Ci sono libri rimuginati vent’anni, prima di trovare le proprie pagine. E’ come se si dovessero impastare gli ingredienti raccolti, soli con se stessi, giorno dopo giorno, fare conoscenza con i volti, i luoghi, le personalità, diventarsi reciprocamente familiari, intimi, prima di uscire allo scoperto. Anche per Nicola Bouvier fu così, con il suo splendido La polvere del mondo.
Vent’anni, da quell’indimenticabile “vagabondaggio” dalla Bosnia al Passo Khyber (frontiera Pakistan/Afghanistan), al suo racconto. La definizione “libro di viaggio” è quantomeno fuorviante, però, chiariamolo subito. Non perché non tratti di un viaggio e del relativo diario. Ma perché gli ingredienti di Bouvier, come si diceva sopra, sono ben altri che quelli di un semplice -per quanto lodevole- resoconto. Il suo impasto è fatto di vita e pensiero, osservanza delle stelle e filosofia, romanticismo (nel senso penetrante del termine) e cultura. Con un senso della dissertazione mai ridondante, esibizionista, ma invece curioso, dolce, umanistico. Ci si perde assieme a lui nelle notti iraniane, nei suoni e i passi delle danze slave, nei lineamenti orientali di orizzonti orlati di tramonto, negli occhi neri di donne di imprecise età, fuorvianti, sensuali, perennemente sul punto di uscire di scena.

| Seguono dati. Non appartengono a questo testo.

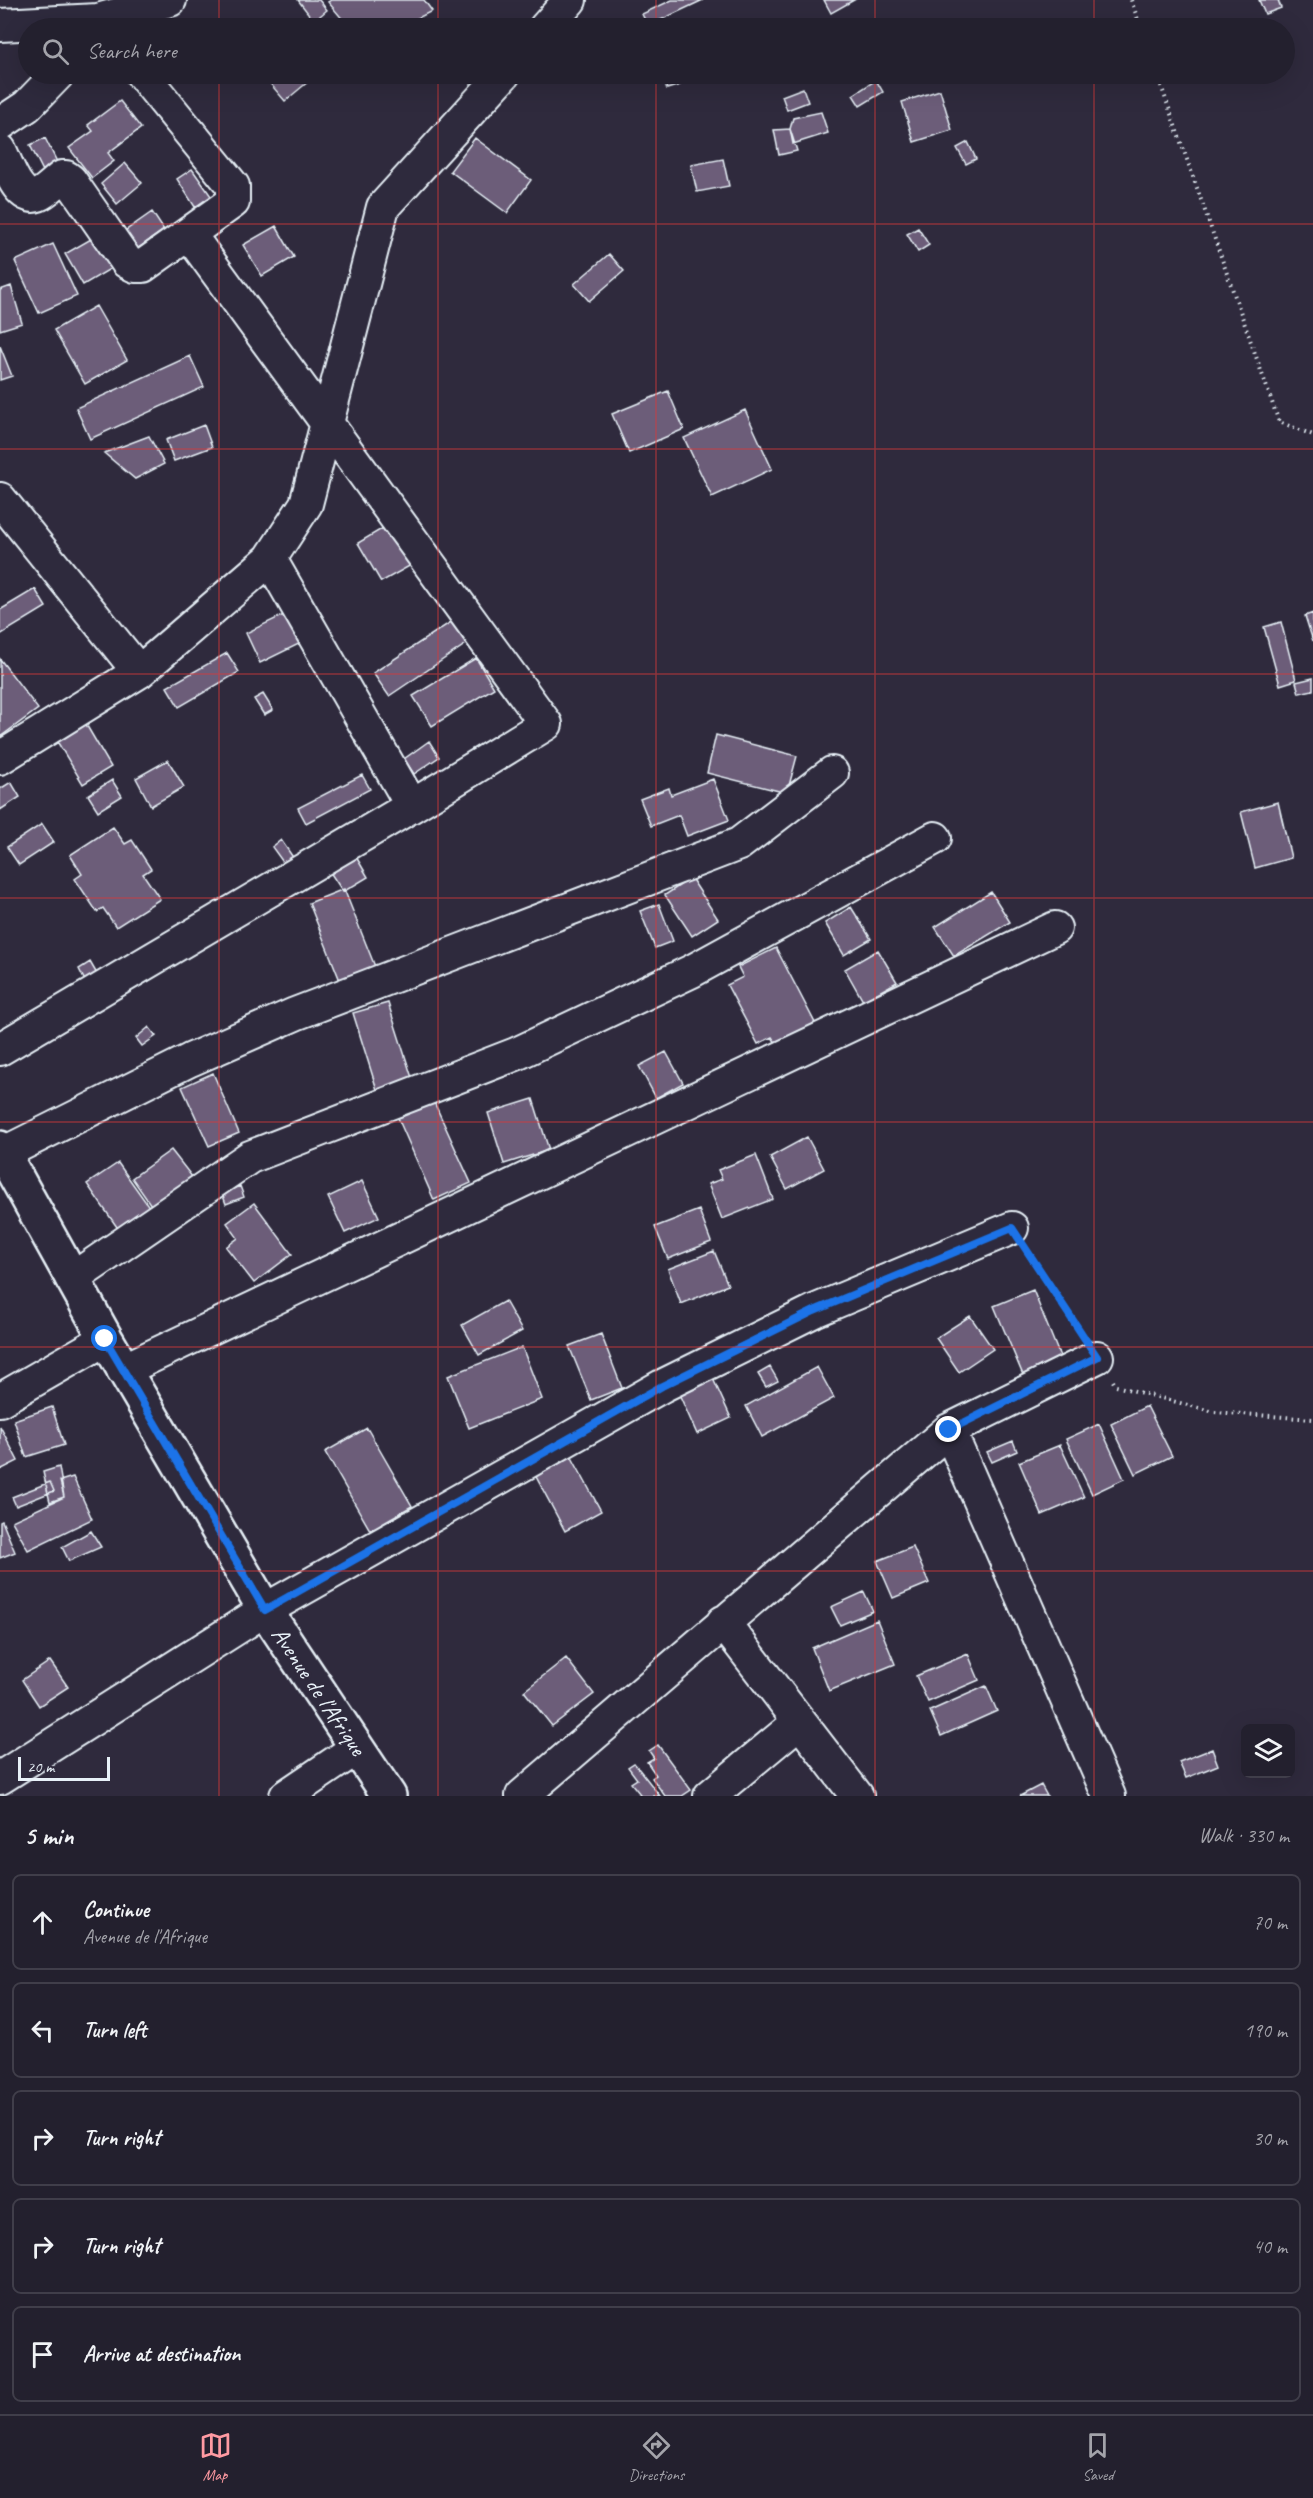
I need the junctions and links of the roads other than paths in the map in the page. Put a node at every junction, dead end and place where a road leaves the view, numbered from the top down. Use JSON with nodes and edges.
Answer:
{"nodes":[{"id":1,"x":170,"y":0,"type":"edge"},
{"id":2,"x":570,"y":0,"type":"edge"},
{"id":3,"x":28,"y":12,"type":"edge"},
{"id":4,"x":58,"y":18,"type":"edge"},
{"id":5,"x":120,"y":18,"type":"edge"},
{"id":6,"x":554,"y":18,"type":"edge"},
{"id":7,"x":0,"y":25,"type":"edge"},
{"id":8,"x":48,"y":84,"type":"edge"},
{"id":9,"x":150,"y":84,"type":"edge"},
{"id":10,"x":495,"y":84,"type":"edge"},
{"id":11,"x":0,"y":124,"type":"edge"},
{"id":12,"x":0,"y":150,"type":"edge"},
{"id":13,"x":189,"y":234,"type":"junction"},
{"id":14,"x":328,"y":422,"type":"junction"},
{"id":15,"x":0,"y":499,"type":"edge"},
{"id":16,"x":270,"y":559,"type":"junction"},
{"id":17,"x":140,"y":672,"type":"junction"},
{"id":18,"x":0,"y":758,"type":"edge"},
{"id":19,"x":832,"y":773,"type":"dead end"},
{"id":20,"x":412,"y":806,"type":"junction"},
{"id":21,"x":934,"y":838,"type":"dead end"},
{"id":22,"x":1054,"y":928,"type":"dead end"},
{"id":23,"x":0,"y":1049,"type":"edge"},
{"id":24,"x":1,"y":1152,"type":"edge"},
{"id":25,"x":1012,"y":1228,"type":"road end"},
{"id":26,"x":72,"y":1279,"type":"junction"},
{"id":27,"x":105,"y":1339,"type":"junction"},
{"id":28,"x":1097,"y":1357,"type":"road end"},
{"id":29,"x":123,"y":1370,"type":"junction"},
{"id":30,"x":0,"y":1400,"type":"edge"},
{"id":31,"x":949,"y":1430,"type":"junction"},
{"id":32,"x":265,"y":1610,"type":"junction"},
{"id":33,"x":723,"y":1623,"type":"junction"},
{"id":34,"x":799,"y":1722,"type":"junction"},
{"id":35,"x":357,"y":1748,"type":"junction"},
{"id":36,"x":0,"y":1778,"type":"edge"},
{"id":37,"x":286,"y":1796,"type":"edge"},
{"id":38,"x":389,"y":1796,"type":"edge"},
{"id":39,"x":522,"y":1796,"type":"edge"},
{"id":40,"x":711,"y":1796,"type":"edge"},
{"id":41,"x":857,"y":1796,"type":"edge"},
{"id":42,"x":1108,"y":1796,"type":"edge"}],
"edges":[{"from":1,"to":5,"type":"street"},
{"from":2,"to":6,"type":"street"},
{"from":3,"to":4,"type":"street"},
{"from":3,"to":7,"type":"street"},
{"from":8,"to":11,"type":"street"},
{"from":9,"to":13,"type":"street"},
{"from":10,"to":14,"type":"street"},
{"from":12,"to":13,"type":"street"},
{"from":13,"to":14,"type":"street"},
{"from":14,"to":16,"type":"street"},
{"from":14,"to":20,"type":"street"},
{"from":15,"to":17,"type":"street"},
{"from":16,"to":17,"type":"street"},
{"from":16,"to":20,"type":"street"},
{"from":17,"to":18,"type":"street"},
{"from":19,"to":24,"type":"street"},
{"from":20,"to":23,"type":"street"},
{"from":21,"to":26,"type":"street"},
{"from":22,"to":29,"type":"street"},
{"from":24,"to":26,"type":"main road","name":"Avenue de l'Afrique"},
{"from":25,"to":32,"type":"street"},
{"from":26,"to":27,"type":"main road","name":"Avenue de l'Afrique"},
{"from":27,"to":29,"type":"main road","name":"Avenue de l'Afrique"},
{"from":27,"to":30,"type":"street"},
{"from":28,"to":31,"type":"street"},
{"from":29,"to":32,"type":"main road","name":"Avenue de l'Afrique"},
{"from":31,"to":33,"type":"street"},
{"from":31,"to":42,"type":"street"},
{"from":32,"to":35,"type":"main road","name":"Avenue de l'Afrique"},
{"from":32,"to":36,"type":"street"},
{"from":33,"to":34,"type":"street"},
{"from":33,"to":39,"type":"street"},
{"from":34,"to":40,"type":"street"},
{"from":34,"to":41,"type":"street"},
{"from":35,"to":37,"type":"street"},
{"from":35,"to":38,"type":"main road","name":"Avenue de l'Afrique"}]}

Ed è una scrittura meticolosa quanto colorata, la sua, animosa, presente alle vicende, piccole e grandi, prolifica di descrizioni eppure mai roboante, e neppure aggettivante, di finto protagonismo. Bouvier ha intessuto un periplo nella letteratura, raccontando e rielaborando quello compiuto nella geografia. Ha raccontato il proprio mondo, dicendo del mondo. E soprattutto ha rispettato le lingue, non soltanto gli idiomi, s’intende, ma anche e soprattutto gli usi, le diverse antropologie, le differenti necessità di distanza o empatia, manie e festeggiamenti, paure e segreti.

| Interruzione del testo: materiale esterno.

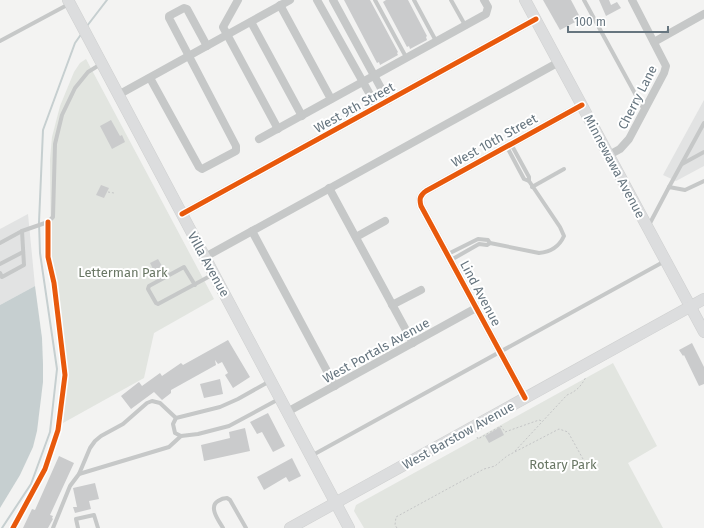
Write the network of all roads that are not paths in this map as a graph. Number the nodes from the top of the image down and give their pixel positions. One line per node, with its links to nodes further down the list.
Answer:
1 (238, 0): 18 (street)
2 (290, 0): 13 (street)
3 (317, 0): 29 (street)
4 (333, 0): 27 (street)
5 (375, 0): 24 (lane)
6 (414, 0): 20 (lane)
7 (451, 0): 17 (lane)
8 (484, 0): 17 (street)
9 (525, 0): 15 (main road, Minnewawa Avenue)
10 (584, 0): 35 (lane)
11 (632, 0): 21 (street, Cherry Lane)
12 (69, 2): 19 (lane); 26 (main road, Villa Avenue)
13 (280, 5): 16 (street); 31 (street)
14 (704, 14): 21 (street)
15 (536, 19): 25 (main road, Minnewawa Avenue); 32 (street, West 9th Street)
16 (251, 22): 18 (street); 36 (street)
17 (465, 25): 20 (street)
18 (227, 35): 22 (street); 38 (street)
19 (0, 41)
20 (436, 41): 24 (street)
21 (654, 42): 35 (street, Cherry Lane)
22 (207, 46): 23 (street); 23 (street)
23 (189, 56): 28 (street); 28 (street)
24 (406, 57): 27 (street)
25 (559, 62): 33 (main road, Minnewawa Avenue); 48 (street)
26 (102, 64): 30 (main road, Villa Avenue); 53 (lane)
27 (374, 75): 29 (street); 32 (street)
28 (150, 78): 30 (street)
29 (362, 81): 31 (street); 34 (street)
30 (118, 95): 50 (main road, Villa Avenue)
31 (331, 99): 36 (street)
32 (388, 101): 34 (street, West 9th Street)
33 (582, 105): 40 (street, West 10th Street); 42 (main road, Minnewawa Avenue)
34 (377, 107): 50 (street, West 9th Street)
35 (644, 110): 42 (street, Cherry Lane)
36 (302, 116): 38 (street)
37 (704, 122): 43 (lane)
38 (278, 129): 39 (street)
39 (259, 139)
40 (509, 145): 46 (lane); 49 (street, West 10th Street)
41 (704, 152): 43 (lane)
42 (609, 155): 52 (main road, Minnewawa Avenue)
43 (682, 164): 47 (lane)
44 (564, 170): 46 (lane)
45 (704, 181): 47 (lane)
46 (532, 187): 59 (lane)
47 (669, 187): 52 (lane)
48 (329, 188): 54 (street); 55 (street)
49 (420, 198): 59 (street, Lind Avenue)
50 (182, 214): 58 (main road, Villa Avenue)
51 (385, 221): 55 (street)
52 (648, 227): 60 (main road, Minnewawa Avenue)
53 (22, 231): 56 (lane); 57 (lane)
54 (252, 231): 58 (street); 74 (street)
55 (356, 237): 67 (street)
56 (0, 243)
57 (23, 252): 61 (lane); 62 (lane)
58 (205, 257): 63 (main road, Villa Avenue)
59 (450, 257): 69 (street, Lind Avenue)
60 (666, 261): 68 (main road, Minnewawa Avenue); 72 (lane)
61 (0, 264)
62 (0, 273)
63 (214, 274): 64 (lane); 73 (main road, Villa Avenue)
64 (195, 285): 64 (lane)
65 (421, 290): 67 (street)
66 (704, 299): 68 (main road, West Barstow Avenue)
67 (392, 305): 71 (street)
68 (690, 306): 70 (main road, Minnewawa Avenue); 76 (main road, West Barstow Avenue)
69 (476, 308): 71 (street, West Portals Avenue); 72 (street, Lind Avenue)
70 (704, 332)
71 (413, 343): 74 (street, West Portals Avenue)
72 (500, 352): 76 (street, Lind Avenue); 80 (lane)
73 (271, 380): 75 (main road, Villa Avenue); 78 (lane)
74 (335, 386): 77 (street, West Portals Avenue)
75 (280, 398): 77 (main road, Villa Avenue); 79 (lane)
76 (524, 398): 82 (main road, West Barstow Avenue)
77 (287, 412): 80 (main road, Villa Avenue)
78 (176, 418): 79 (lane); 81 (lane)
79 (181, 436): 81 (lane)
80 (311, 456): 82 (main road, Villa Avenue)
81 (79, 474): 83 (lane)
82 (336, 502): 88 (main road, West Barstow Avenue); 89 (main road, Villa Avenue)
83 (53, 528)
84 (78, 528): 85 (lane)
85 (98, 528)
86 (223, 528): 87 (lane)
87 (246, 528)
88 (290, 528)
89 (350, 528)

Perché tutto questo viaggiare? Perché tutto questo partire -tante volte ci saremo chiesti-, noi amanti del mondo e dell’avventura? Nicolas tenta un’ipotesi, sfacciatamente realistica: “E’ la contemplazione silenziosa degli atlanti, a pancia in giù su un tappeto, tra i dieci e i tredici anni, che dà la voglia di piantar tutto. […] Un viaggio non ha bisogno di motivi. Non ci mette molto a dimostrare che basta a se stesso. Pensate di andare a fare un viaggio, ma subito è il viaggio che vi fa, o vi disfa”.

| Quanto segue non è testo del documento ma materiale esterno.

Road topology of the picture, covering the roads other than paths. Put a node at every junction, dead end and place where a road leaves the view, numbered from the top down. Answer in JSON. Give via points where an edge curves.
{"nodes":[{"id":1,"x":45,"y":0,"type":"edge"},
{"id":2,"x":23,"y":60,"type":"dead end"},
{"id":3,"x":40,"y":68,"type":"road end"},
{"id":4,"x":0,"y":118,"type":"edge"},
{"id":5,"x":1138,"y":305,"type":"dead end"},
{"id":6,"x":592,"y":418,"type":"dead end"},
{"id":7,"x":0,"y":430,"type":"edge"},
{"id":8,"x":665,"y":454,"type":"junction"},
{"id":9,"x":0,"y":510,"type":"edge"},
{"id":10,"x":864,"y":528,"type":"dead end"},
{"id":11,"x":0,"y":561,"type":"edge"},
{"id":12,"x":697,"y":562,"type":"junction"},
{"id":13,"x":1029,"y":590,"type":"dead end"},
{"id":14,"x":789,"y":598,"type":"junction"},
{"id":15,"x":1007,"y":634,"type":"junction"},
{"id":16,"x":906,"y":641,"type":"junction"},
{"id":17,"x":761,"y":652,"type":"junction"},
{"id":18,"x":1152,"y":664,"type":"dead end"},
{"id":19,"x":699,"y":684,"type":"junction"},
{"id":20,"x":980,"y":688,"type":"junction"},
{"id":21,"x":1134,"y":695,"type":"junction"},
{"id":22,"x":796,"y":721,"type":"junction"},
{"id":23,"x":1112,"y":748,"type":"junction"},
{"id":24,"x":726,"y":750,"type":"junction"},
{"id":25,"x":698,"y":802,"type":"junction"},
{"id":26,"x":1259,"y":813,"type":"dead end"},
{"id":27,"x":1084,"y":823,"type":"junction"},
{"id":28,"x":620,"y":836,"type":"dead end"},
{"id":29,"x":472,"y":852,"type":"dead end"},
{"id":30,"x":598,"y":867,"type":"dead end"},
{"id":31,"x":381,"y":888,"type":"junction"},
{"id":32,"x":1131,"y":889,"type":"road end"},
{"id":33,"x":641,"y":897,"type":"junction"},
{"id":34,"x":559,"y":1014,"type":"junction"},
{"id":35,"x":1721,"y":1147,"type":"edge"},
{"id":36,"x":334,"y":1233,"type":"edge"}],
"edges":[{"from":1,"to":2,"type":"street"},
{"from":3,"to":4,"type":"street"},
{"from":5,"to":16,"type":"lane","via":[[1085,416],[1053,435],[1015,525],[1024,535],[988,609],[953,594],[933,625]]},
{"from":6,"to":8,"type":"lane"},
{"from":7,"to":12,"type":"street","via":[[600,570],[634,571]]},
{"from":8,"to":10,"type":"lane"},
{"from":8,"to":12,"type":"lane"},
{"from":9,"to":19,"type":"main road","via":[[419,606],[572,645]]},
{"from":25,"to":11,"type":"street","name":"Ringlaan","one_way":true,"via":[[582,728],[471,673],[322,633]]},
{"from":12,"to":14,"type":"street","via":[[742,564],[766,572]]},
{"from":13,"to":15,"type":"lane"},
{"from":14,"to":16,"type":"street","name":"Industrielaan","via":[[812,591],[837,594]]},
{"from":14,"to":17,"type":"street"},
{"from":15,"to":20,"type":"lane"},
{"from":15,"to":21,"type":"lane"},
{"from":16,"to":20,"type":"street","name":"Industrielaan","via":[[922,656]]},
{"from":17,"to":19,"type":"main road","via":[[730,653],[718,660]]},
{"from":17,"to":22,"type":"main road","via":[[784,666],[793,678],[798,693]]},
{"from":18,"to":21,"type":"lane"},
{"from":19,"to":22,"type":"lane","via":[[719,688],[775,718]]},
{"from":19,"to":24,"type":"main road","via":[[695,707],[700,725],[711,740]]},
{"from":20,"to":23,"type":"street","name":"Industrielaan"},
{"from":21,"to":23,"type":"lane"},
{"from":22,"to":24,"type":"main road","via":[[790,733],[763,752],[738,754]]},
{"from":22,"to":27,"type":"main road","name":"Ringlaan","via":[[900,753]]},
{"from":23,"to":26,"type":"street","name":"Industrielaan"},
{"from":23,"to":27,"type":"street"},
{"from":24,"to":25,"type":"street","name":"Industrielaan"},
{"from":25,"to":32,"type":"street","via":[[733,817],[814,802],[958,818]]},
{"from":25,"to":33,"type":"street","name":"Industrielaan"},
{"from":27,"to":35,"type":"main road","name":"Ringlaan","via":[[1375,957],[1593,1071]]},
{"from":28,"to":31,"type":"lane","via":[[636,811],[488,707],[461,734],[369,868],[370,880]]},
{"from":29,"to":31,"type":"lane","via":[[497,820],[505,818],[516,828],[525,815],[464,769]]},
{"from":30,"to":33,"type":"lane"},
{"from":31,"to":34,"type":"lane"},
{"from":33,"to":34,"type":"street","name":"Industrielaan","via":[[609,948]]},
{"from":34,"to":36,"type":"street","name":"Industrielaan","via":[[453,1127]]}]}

Questa edizione si reperisce, purtroppo, con alternata difficoltà. Non vorrei terminare questo consiglio di lettura, però, con le mie parole, ma con le sue, che ricamano mondi e li aprono ai nostri occhi, come quando dopo la prima notte in un paese nuovo, al mattino ci alziamo dal letto e apriamo le imposte per curiosare, scoprendo un sole inedito: “In fin dei conti, ciò che costituisce l’ossatura dell’esistenza, non è né la famiglia, né la carriera, né ciò che gli altri diranno o penseranno di voi, ma alcuni istanti di questo tipo, sollevati da una levitazione ancora più serena di quella dell’amore, e che la vita ci distribuisce con una parsimonia a misura del nostro debole cuore.”